Sie willigt ein, in die Kanzlei zu kommen, um dort die Papiere für einen Vergleich zu unterschreiben. Dort trifft sie allerdings auf den vor Wut schäumenden Oberst, der nun ein pikantes Detail enthüllt: Die Gräfin Ferraud war einst eine Prostituierte, nur ihm hat sie ihren Aufstieg zu verdanken. Sie rauscht türenknallend ab, lauert dem Obersten jedoch vor dem Haus auf und lockt ihn in ihre Kutsche. Plötzlich zuckersüß, umschmeichelt sie den Alten und bringt ihn auf ihren Landsitz.
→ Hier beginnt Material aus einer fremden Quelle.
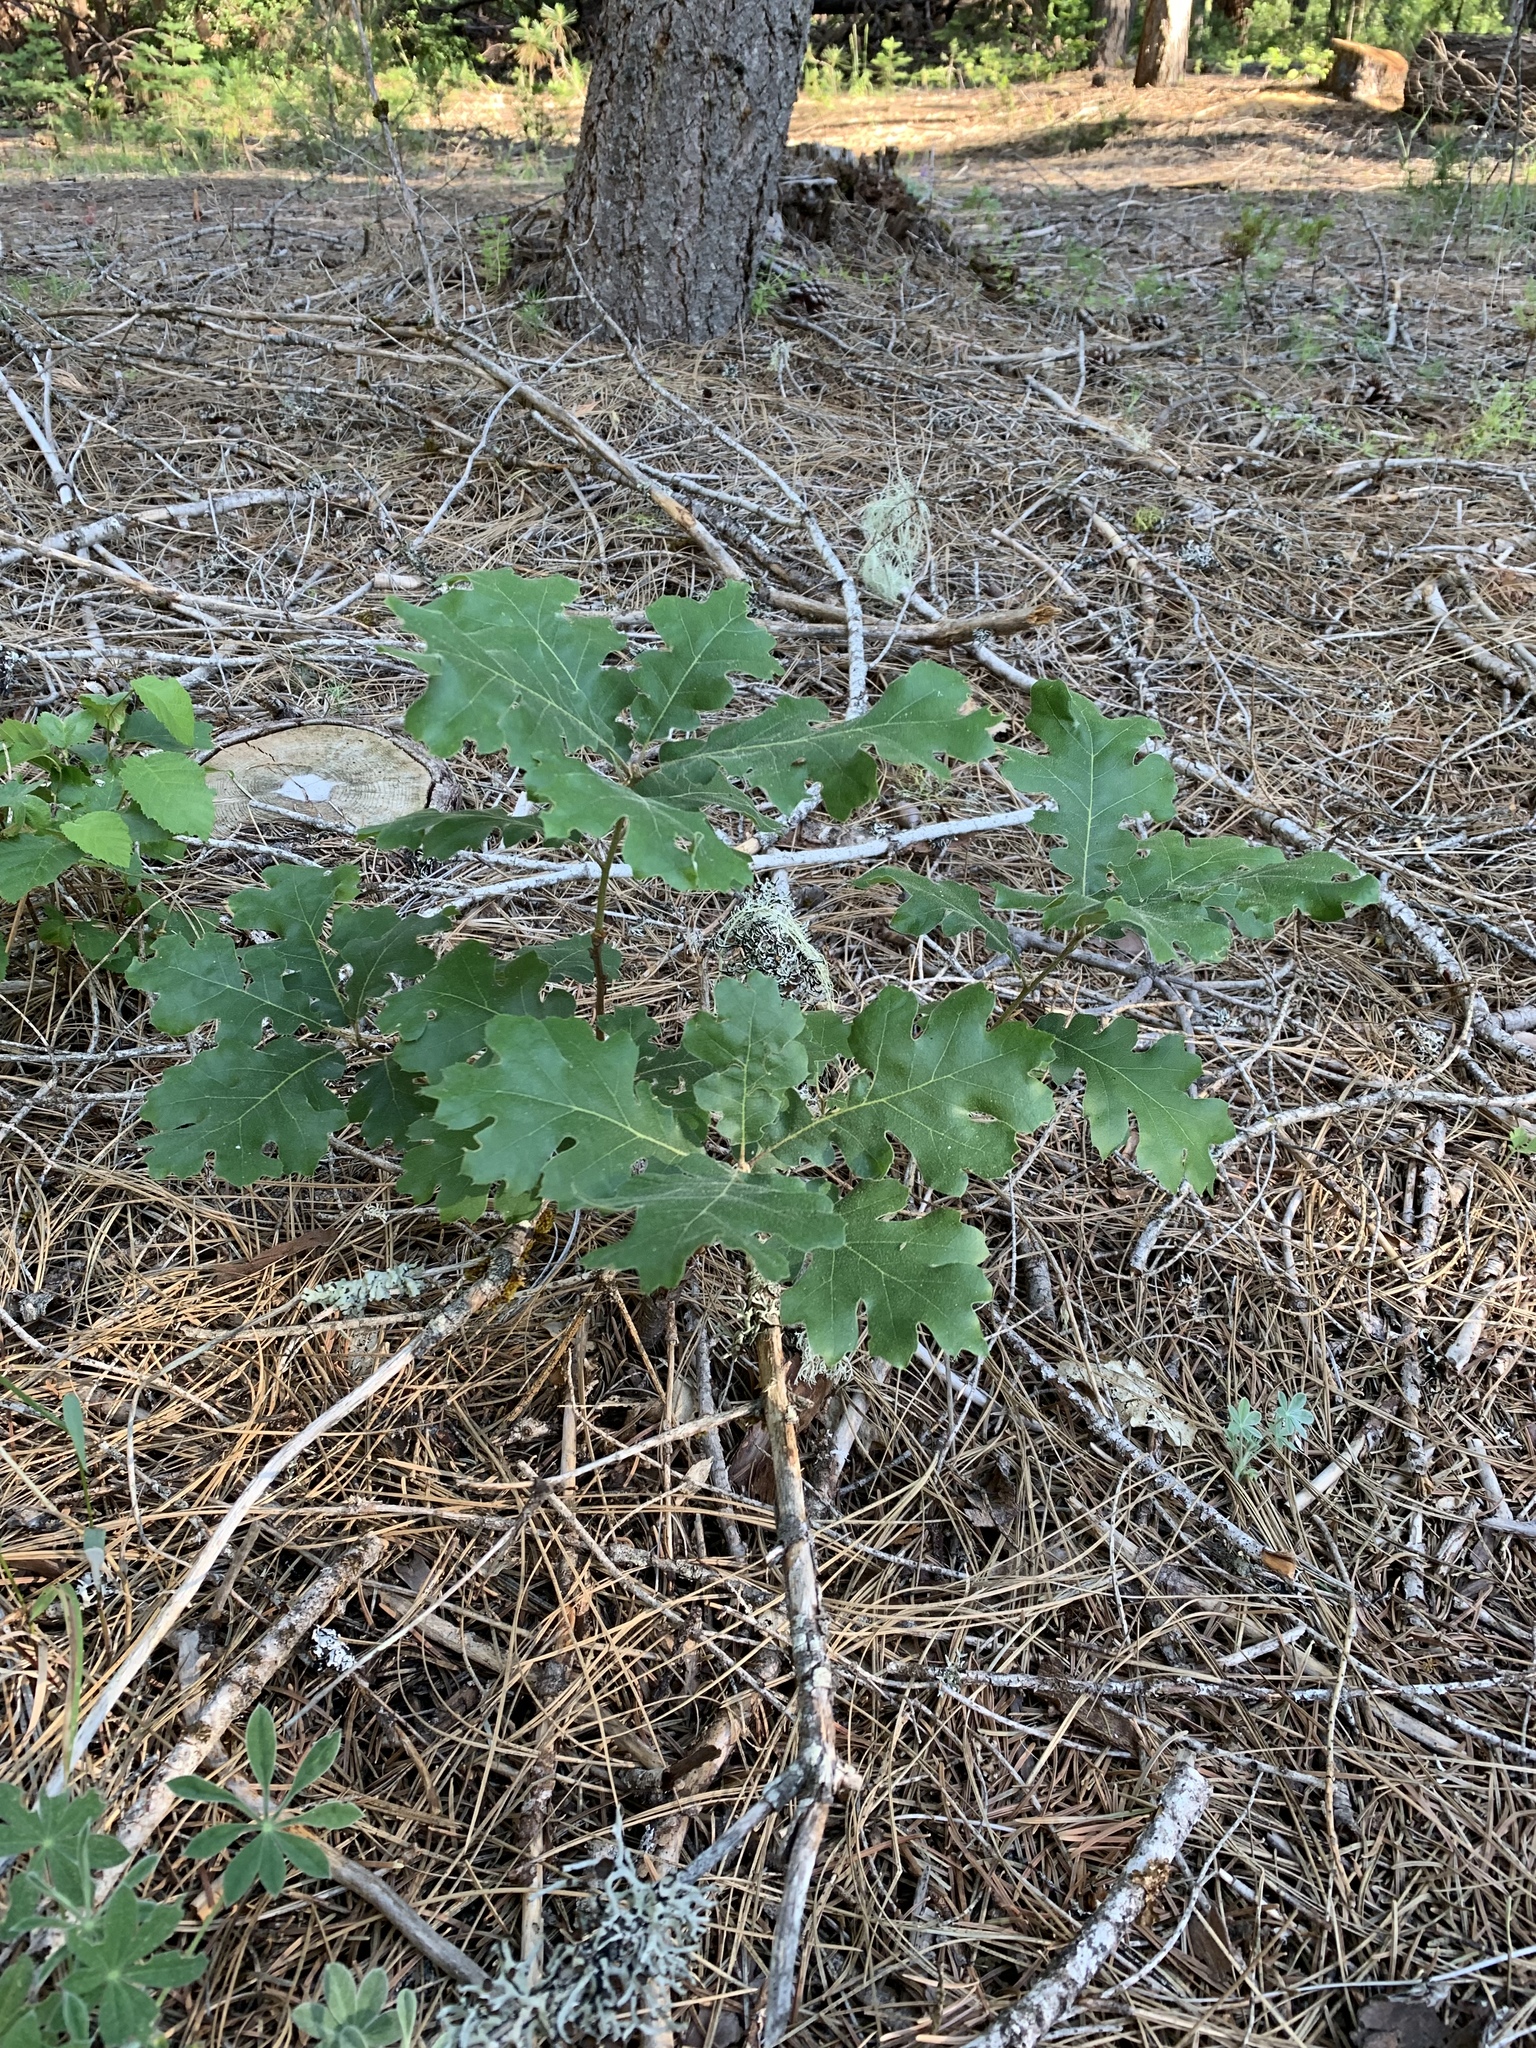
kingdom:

Man ahnt, was nun kommt. Sie wird ihn um den Finger wickeln, um ihn dann endgültig abzuservieren, als Rache für die Demütigung.
Und tatsächlich schmilzt der Oberst vor ihrem Charme dahin, ist bereit ihr zu verzeihen, auf seine Ansprüche zu verzichten. „Die Gräfin warf ihm einen Blick voll Dankbarkeit zu, so dankbar, daß der arme Chabert am liebsten wieder in seine Totengrube zu Eylau zurückgekehrt wäre. Nur wenige Menschen haben die Kraft zu solchen Entschlüssen, aber sie werden durch das Gefühl belohnt, alles für die geliebte Person getan zu haben.“
Er wäre nicht der erste Mann in der Comédie, der aus hehren Zielen handelt und dann von niederträchtigen Furien in den Abgrund gestoßen wird. Denn natürlich wird klar, dass die zärtlichen Anwandlungen der Gräfin geheuchelt sind, dass sie eine gefühllose Opportunistin ist. Doch wo die Leidtragenden bisher meist überkandidelte, melodramatische Clowns waren, mit denen man wenig Mitleid hatte, verweigert der Oberst den Kampf aus purer Lustlosigkeit.
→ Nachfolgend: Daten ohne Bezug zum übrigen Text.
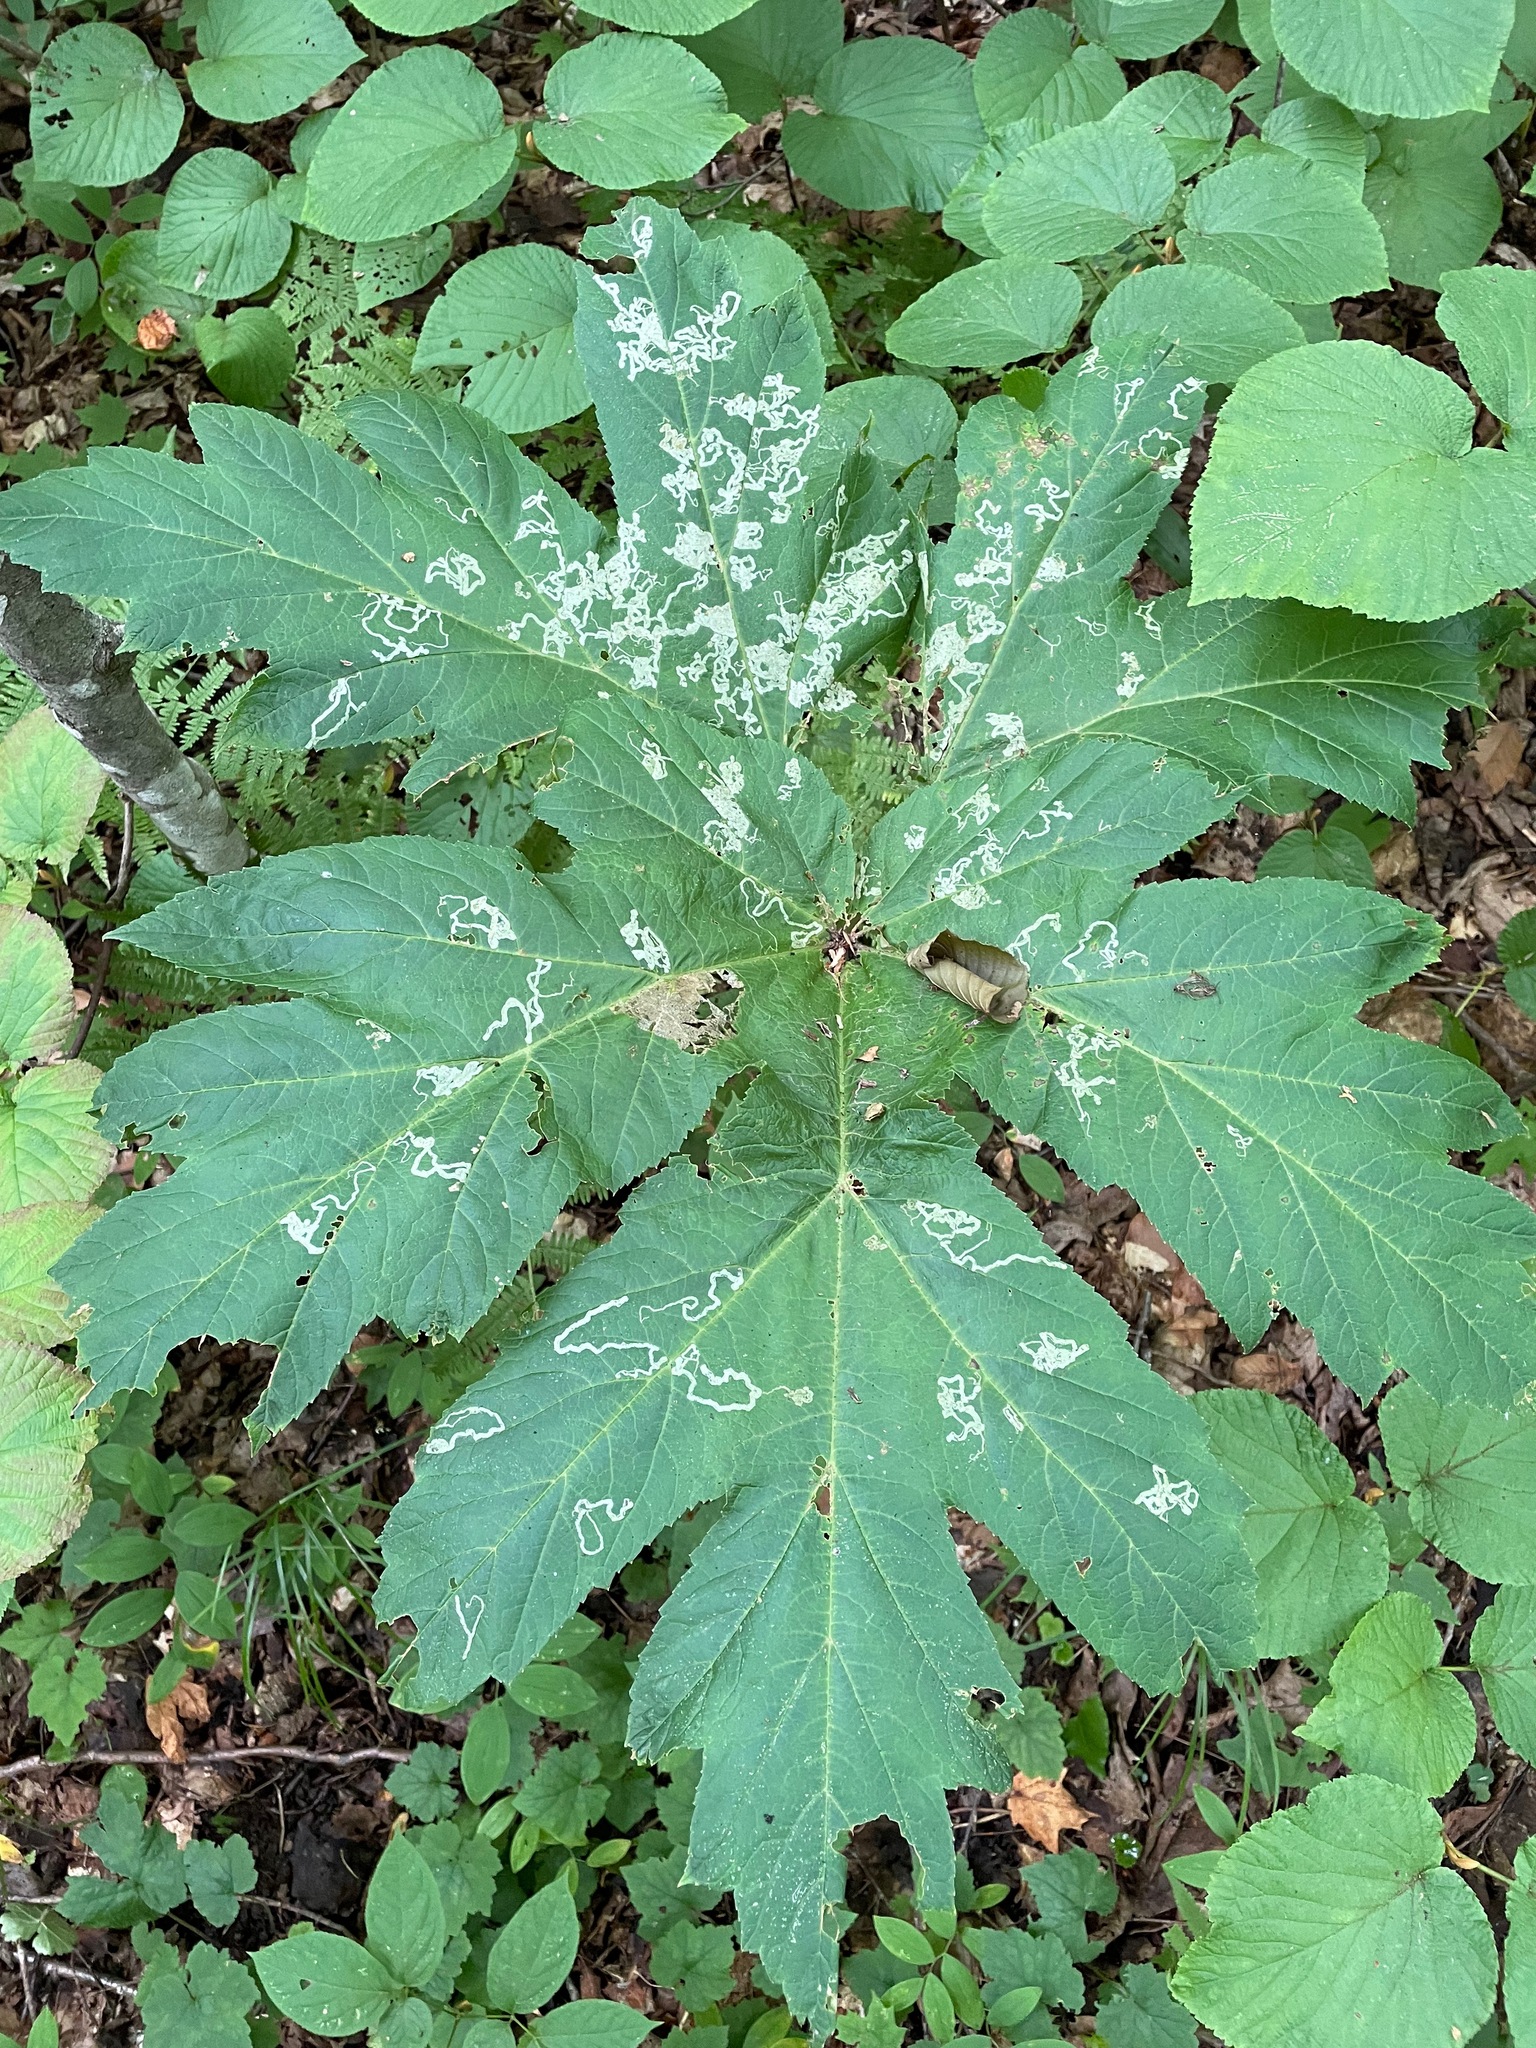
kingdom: Plantae
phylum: Tracheophyta
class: Magnoliopsida
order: Apiales
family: Apiaceae
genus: Heracleum
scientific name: Heracleum maximum
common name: American cow parsnip
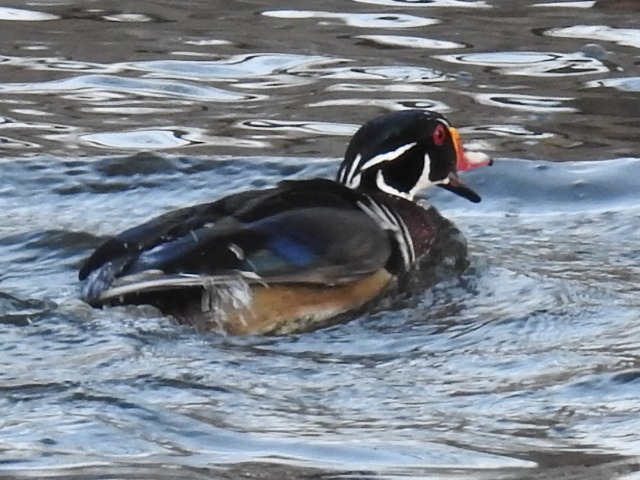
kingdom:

Als Derville ihm Monate später begegnet, ist er wieder ein Vagabund.
„,Wie kann das sein,‘ fragte Derville, ,haben Sie denn keine Rente mit ihr ausgemacht?‘
,Ach, sprechen Sie mir nicht davon!‘ antwortete der alte Militär. ,Meinen Widerwillen gegen die Äußerlichkeiten des Lebens können Sie nicht ermessen. Die andern mögen diese Dinge interessieren, ich aber habe eine Krankheit acquiriert, sie heißt: Ekel vor allem, was wie ein Mensch aussieht.“
Womit an dieser Stelle nicht gesagt sein soll, dass man sein Schicksal widerstandslos zu akzeptieren hat. Aber manchmal sind Kämpfe einfach nur lästig. Oder wie ein weiser Mann einst gesagt hat: If I‘m to choose between one evil and another, I‘ll rather not choose at all.